▶ **The task**
Please go line by line through the material and copy each one containing the word "neuen".

###

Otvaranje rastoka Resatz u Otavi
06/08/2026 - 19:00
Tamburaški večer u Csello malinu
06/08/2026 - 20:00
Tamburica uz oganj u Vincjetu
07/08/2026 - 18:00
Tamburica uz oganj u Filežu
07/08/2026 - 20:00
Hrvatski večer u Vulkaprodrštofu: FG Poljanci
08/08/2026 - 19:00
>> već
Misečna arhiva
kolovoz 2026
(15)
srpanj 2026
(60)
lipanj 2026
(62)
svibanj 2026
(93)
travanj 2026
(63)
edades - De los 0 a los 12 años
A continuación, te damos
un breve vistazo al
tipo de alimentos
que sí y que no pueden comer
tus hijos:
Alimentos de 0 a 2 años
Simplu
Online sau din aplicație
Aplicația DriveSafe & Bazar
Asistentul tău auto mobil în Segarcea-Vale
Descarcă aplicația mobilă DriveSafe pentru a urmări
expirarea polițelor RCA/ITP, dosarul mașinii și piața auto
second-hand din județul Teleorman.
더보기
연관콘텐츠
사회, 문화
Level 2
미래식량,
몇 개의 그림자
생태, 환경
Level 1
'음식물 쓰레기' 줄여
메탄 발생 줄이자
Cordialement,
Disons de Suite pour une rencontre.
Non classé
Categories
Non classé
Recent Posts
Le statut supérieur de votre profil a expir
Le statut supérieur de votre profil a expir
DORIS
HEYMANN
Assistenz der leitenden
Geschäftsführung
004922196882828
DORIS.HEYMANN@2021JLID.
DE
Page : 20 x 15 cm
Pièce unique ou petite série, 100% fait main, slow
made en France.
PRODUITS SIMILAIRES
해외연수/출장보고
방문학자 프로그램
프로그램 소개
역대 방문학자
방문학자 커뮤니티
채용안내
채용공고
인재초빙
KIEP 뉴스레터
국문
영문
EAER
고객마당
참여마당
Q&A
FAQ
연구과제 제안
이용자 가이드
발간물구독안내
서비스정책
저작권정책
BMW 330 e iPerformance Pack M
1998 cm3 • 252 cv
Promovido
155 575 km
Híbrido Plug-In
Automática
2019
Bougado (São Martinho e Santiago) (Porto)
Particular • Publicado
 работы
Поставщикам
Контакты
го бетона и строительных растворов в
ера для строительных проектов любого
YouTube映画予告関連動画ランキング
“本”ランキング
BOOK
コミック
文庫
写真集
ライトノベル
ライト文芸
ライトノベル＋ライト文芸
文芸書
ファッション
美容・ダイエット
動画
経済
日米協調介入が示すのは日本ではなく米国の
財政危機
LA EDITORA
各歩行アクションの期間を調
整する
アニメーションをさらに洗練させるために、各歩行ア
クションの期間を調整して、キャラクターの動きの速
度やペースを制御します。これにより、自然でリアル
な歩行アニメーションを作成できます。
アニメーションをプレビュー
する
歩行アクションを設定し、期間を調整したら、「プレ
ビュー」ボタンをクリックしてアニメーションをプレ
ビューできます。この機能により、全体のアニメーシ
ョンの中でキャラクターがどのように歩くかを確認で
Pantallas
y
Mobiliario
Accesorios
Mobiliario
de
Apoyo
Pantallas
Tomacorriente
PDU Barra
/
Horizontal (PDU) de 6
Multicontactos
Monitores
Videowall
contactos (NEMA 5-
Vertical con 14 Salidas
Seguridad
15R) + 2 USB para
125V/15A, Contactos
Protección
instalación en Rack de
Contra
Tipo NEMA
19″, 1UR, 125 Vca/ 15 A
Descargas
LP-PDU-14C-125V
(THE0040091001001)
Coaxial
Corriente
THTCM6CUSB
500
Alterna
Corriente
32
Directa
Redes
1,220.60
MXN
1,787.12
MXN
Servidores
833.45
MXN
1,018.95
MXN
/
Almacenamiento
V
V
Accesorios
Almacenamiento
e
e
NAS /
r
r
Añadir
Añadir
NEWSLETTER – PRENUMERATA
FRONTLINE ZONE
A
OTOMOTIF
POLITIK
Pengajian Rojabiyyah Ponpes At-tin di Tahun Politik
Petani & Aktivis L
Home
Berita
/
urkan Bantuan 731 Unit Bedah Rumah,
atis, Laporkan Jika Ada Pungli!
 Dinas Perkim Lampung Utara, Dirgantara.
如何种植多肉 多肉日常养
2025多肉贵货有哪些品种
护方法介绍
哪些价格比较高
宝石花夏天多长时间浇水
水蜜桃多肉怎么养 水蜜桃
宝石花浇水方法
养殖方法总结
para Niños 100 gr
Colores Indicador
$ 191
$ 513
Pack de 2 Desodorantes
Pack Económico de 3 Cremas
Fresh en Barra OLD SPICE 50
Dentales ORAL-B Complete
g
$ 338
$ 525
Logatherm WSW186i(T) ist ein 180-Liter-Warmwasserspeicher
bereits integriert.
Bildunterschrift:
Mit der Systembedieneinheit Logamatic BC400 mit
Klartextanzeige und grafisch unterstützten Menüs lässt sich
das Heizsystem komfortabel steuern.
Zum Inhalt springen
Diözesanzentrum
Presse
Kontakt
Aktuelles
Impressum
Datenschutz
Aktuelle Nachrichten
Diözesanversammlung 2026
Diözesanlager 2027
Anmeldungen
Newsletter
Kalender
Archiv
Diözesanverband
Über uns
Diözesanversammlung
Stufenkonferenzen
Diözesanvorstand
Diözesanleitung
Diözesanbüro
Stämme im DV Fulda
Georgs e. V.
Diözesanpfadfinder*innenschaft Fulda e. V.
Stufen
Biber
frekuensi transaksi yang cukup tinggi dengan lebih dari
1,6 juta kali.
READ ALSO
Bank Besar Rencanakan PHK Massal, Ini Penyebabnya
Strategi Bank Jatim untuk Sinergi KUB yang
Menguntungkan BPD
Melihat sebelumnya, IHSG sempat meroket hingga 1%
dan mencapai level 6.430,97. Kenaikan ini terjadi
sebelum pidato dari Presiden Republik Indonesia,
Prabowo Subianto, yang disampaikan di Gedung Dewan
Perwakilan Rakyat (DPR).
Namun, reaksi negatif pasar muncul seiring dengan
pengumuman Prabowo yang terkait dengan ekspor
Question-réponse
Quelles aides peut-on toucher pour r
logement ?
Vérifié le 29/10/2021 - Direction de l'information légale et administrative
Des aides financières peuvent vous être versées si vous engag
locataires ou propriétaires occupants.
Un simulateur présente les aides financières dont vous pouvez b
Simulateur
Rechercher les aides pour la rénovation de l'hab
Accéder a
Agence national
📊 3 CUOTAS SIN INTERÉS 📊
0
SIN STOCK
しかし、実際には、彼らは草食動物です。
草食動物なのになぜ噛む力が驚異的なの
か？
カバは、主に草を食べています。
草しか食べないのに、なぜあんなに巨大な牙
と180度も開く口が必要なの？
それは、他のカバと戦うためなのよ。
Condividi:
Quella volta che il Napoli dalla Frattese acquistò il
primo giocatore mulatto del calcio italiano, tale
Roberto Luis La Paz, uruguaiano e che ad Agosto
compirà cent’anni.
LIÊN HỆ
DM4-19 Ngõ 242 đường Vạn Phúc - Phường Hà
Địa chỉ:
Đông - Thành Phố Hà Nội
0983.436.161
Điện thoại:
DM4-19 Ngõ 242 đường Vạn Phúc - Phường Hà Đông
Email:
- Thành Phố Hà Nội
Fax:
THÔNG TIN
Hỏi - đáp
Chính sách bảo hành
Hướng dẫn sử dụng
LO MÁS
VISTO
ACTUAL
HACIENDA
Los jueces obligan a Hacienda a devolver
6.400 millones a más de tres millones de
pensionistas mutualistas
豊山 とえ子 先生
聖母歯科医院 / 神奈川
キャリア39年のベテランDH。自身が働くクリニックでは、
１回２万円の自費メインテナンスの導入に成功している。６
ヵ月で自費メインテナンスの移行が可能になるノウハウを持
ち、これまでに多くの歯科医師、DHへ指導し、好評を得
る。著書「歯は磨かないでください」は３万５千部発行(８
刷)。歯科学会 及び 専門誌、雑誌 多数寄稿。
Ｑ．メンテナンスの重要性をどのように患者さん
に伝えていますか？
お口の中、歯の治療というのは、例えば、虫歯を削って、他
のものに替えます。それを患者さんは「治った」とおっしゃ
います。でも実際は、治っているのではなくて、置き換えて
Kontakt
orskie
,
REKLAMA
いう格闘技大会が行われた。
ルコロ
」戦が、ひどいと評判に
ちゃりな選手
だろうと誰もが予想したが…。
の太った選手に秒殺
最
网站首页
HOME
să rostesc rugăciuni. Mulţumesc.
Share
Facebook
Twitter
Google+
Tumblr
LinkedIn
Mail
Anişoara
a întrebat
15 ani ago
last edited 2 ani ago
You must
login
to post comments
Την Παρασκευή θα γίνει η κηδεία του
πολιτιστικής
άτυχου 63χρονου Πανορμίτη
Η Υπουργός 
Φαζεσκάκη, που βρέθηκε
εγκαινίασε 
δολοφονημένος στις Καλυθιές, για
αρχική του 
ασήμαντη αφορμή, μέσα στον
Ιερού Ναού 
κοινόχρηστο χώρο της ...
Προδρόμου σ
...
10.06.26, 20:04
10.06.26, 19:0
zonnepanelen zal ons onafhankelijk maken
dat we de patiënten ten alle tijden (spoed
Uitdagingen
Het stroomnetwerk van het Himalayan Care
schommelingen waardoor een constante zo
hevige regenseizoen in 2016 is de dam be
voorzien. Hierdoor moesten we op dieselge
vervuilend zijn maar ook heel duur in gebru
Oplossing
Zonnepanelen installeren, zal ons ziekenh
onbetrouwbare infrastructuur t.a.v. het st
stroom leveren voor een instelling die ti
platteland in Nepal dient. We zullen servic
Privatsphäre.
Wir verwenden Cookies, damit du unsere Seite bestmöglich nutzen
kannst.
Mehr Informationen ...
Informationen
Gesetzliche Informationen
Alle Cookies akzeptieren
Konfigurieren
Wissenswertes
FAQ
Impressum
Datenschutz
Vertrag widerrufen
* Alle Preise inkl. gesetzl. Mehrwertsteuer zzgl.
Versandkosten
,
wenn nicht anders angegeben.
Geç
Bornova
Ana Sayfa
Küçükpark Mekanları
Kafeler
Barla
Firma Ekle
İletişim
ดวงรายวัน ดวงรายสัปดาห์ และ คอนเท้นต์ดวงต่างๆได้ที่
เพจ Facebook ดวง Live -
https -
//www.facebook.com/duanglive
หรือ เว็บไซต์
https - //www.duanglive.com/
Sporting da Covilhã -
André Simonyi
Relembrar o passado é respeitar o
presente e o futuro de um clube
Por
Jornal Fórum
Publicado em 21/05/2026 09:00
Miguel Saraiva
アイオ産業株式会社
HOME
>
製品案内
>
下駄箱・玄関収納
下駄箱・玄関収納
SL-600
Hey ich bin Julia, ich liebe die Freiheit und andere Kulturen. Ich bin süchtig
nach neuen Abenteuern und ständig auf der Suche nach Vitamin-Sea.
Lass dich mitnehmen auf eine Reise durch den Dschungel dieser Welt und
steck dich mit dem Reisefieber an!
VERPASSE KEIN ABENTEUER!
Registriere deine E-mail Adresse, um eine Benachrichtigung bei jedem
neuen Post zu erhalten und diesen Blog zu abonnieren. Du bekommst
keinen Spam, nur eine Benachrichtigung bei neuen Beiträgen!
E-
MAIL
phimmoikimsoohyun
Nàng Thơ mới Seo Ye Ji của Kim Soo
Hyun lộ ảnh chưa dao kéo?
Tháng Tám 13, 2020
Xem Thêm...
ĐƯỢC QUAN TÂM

###

▶ **Solution to this problem**
nach neuen Abenteuern und ständig auf der Suche nach Vitamin-Sea.
neuen Post zu erhalten und diesen Blog zu abonnieren. Du bekommst
keinen Spam, nur eine Benachrichtigung bei neuen Beiträgen!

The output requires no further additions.